- Born: c. 1977 or 1987 Barisal, Bangladesh
- Disappeared: 16 January 2022
- Status: Died
- Cause of death: Murdered
- Body discovered: Keraniganj Upazila, Dhaka District, Bangladesh
- Occupations: Actor; film producer; film director;

= Raima Islam Shimu =

Bangladeshi actress and director (died 2022)

Raima Islam Shimu (c. 1977 or 1987 – after 16 January 2022) (Note: The Daily Star says that Shimu was born in 1977 and Jugantor says that she was born in 1987.) was a Bangladeshi actress, film producer and director. She who has starred in 24 films and numerous TV dramas since 1998. Shimu disappeared on 16 January 2022, and she was later murdered.

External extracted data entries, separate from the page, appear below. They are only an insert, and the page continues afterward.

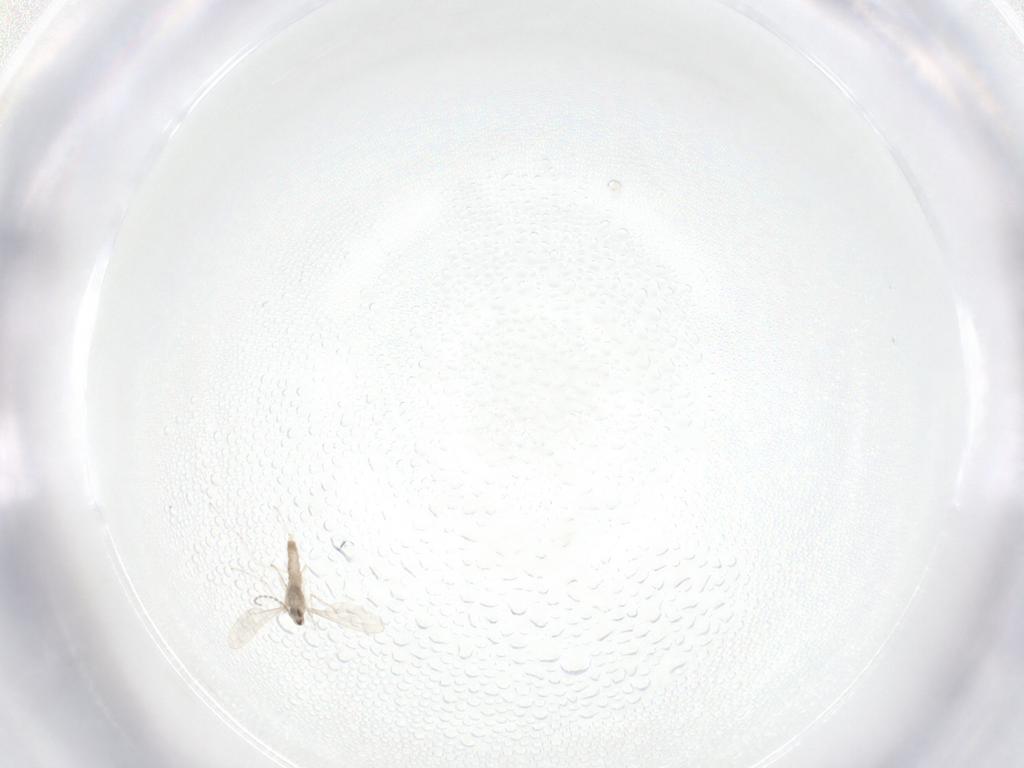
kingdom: Animalia
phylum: Arthropoda
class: Insecta
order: Diptera
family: Cecidomyiidae
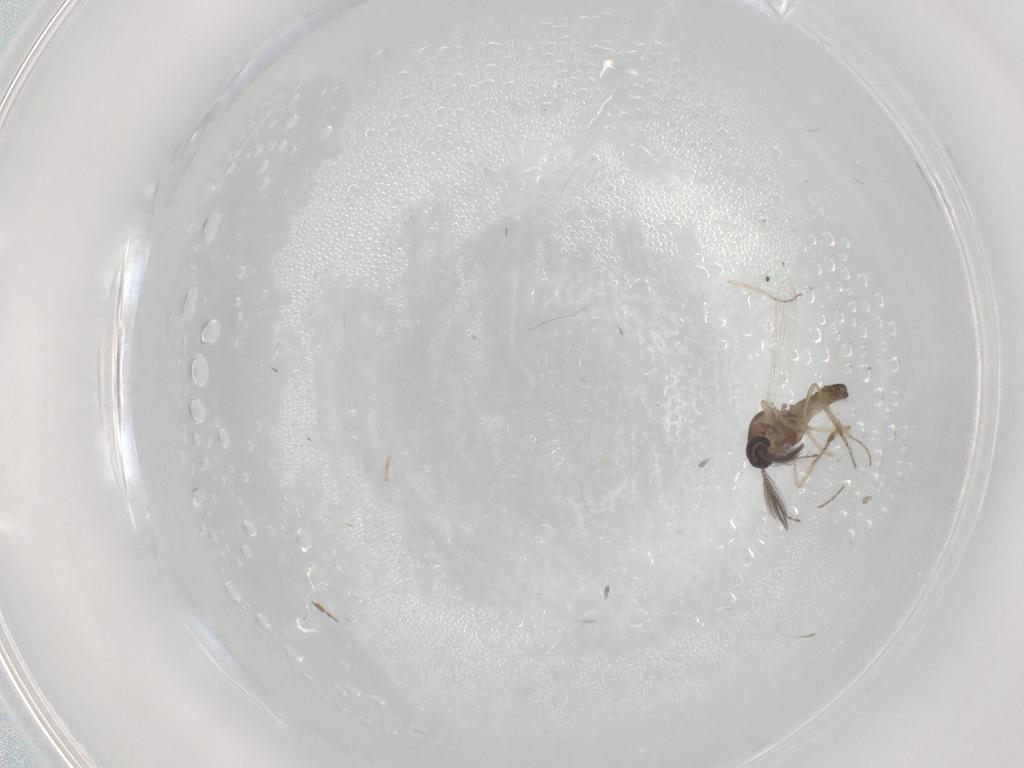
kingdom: Animalia
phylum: Arthropoda
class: Insecta
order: Diptera
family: Ceratopogonidae
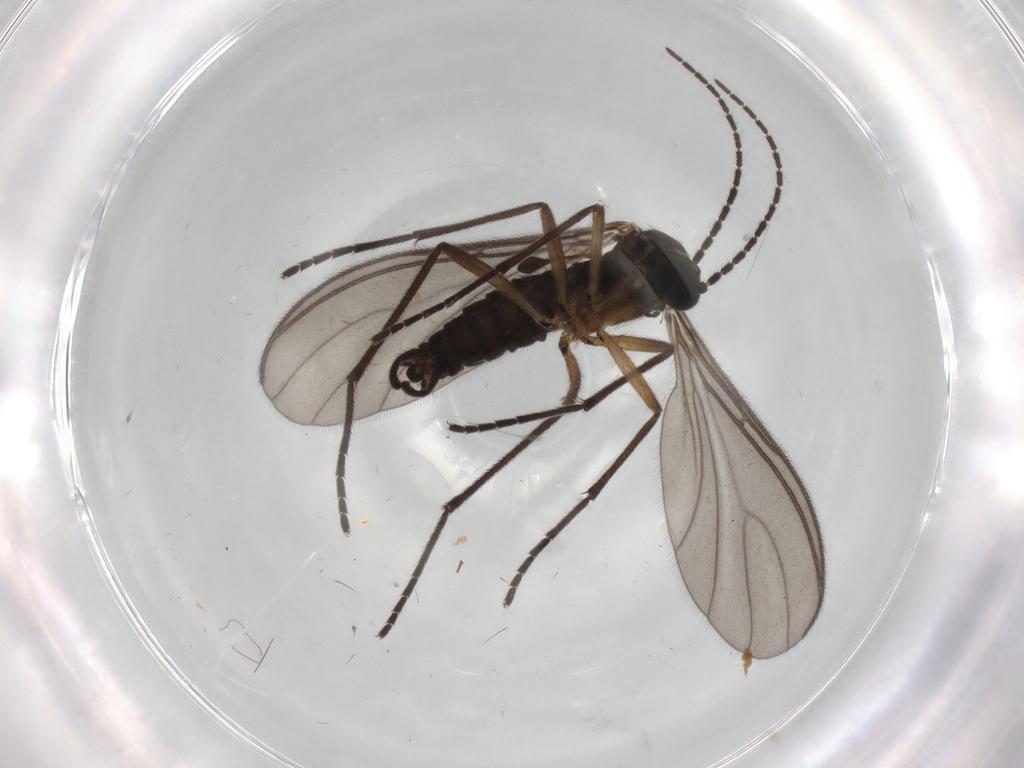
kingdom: Animalia
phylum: Arthropoda
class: Insecta
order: Diptera
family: Sciaridae
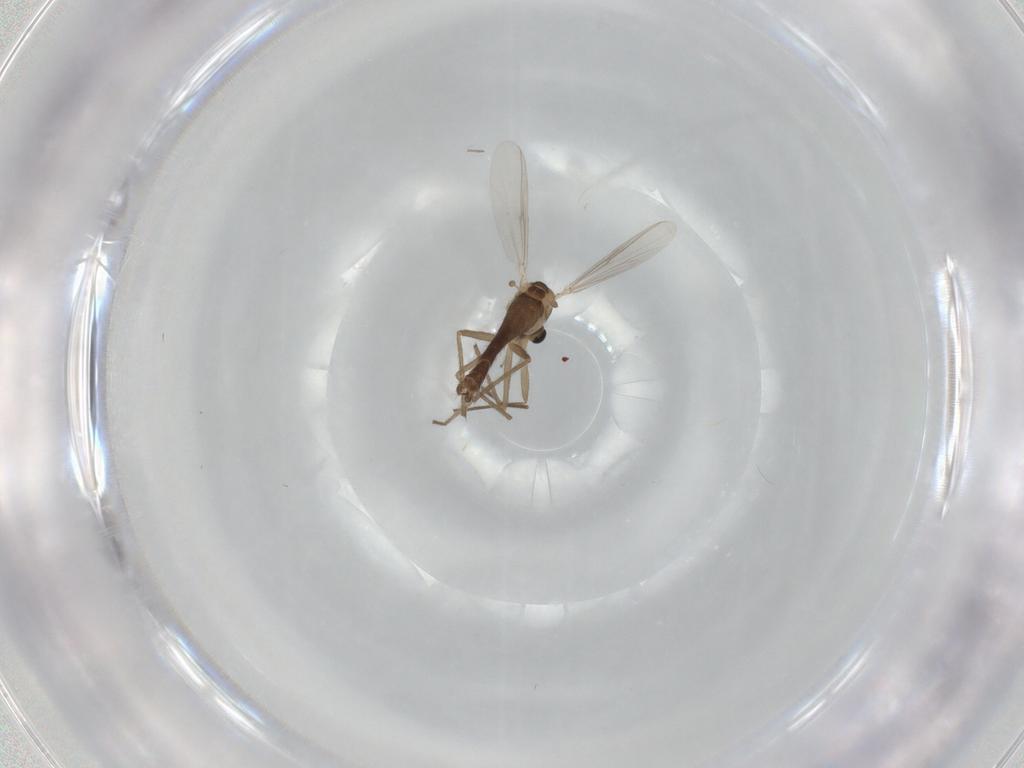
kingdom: Animalia
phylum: Arthropoda
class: Insecta
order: Diptera
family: Chironomidae
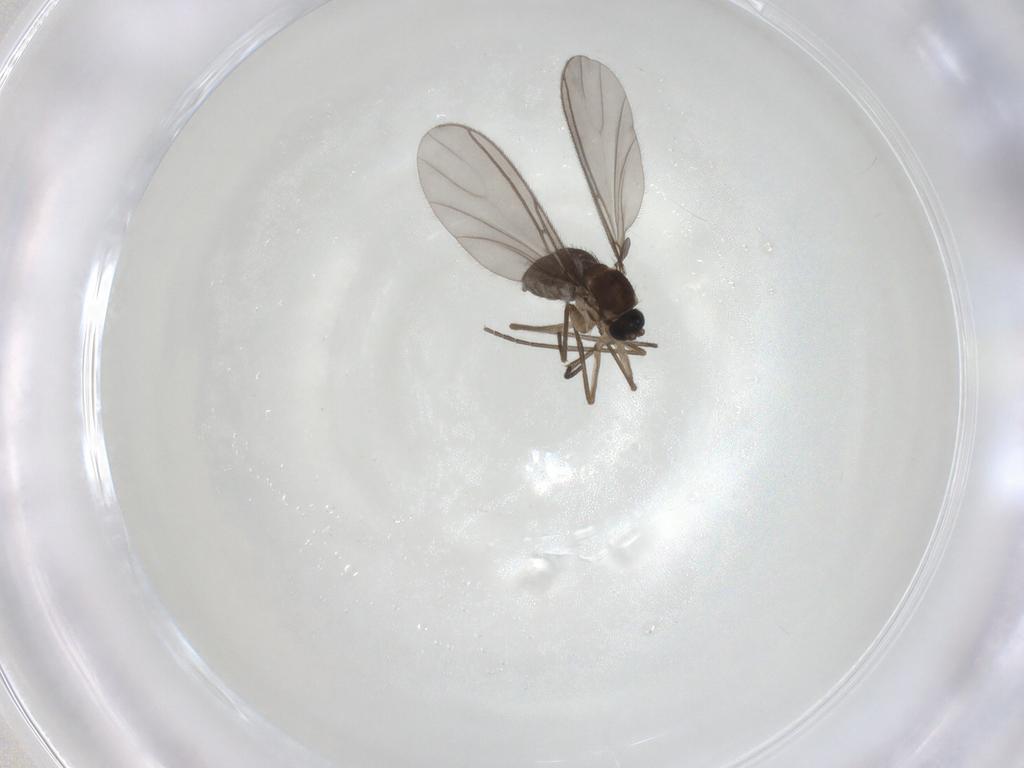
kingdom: Animalia
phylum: Arthropoda
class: Insecta
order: Diptera
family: Sciaridae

== Early life and career ==
Shimu was born in Barisal in c. 1977 or 1987.

Her first film was Bartaman (1998), directed by Kazi Hayat. Her final film appearance was in Jamai Shashur (2002).

== Murder ==
Shimu went missing on January 16, 2022. Shimu's husband Sakhawat Ali Nobel was depressed due to various reasons including closure of business. He gradually became suspicious of his wife being unfaithful. This led to marital quarrels, which eventually led to her death by her husband. Shimu reported her husband being abusive to the police sometimes earlier her death. Her husband and his friend planned and executed the murder, and later confessed to the police on January 19. Her dismembered dead body was found by police in Keraniganj Upazila in Dhaka District on 17 January 2022. The body was kept in the morgue of Sir Salimullah Medical College.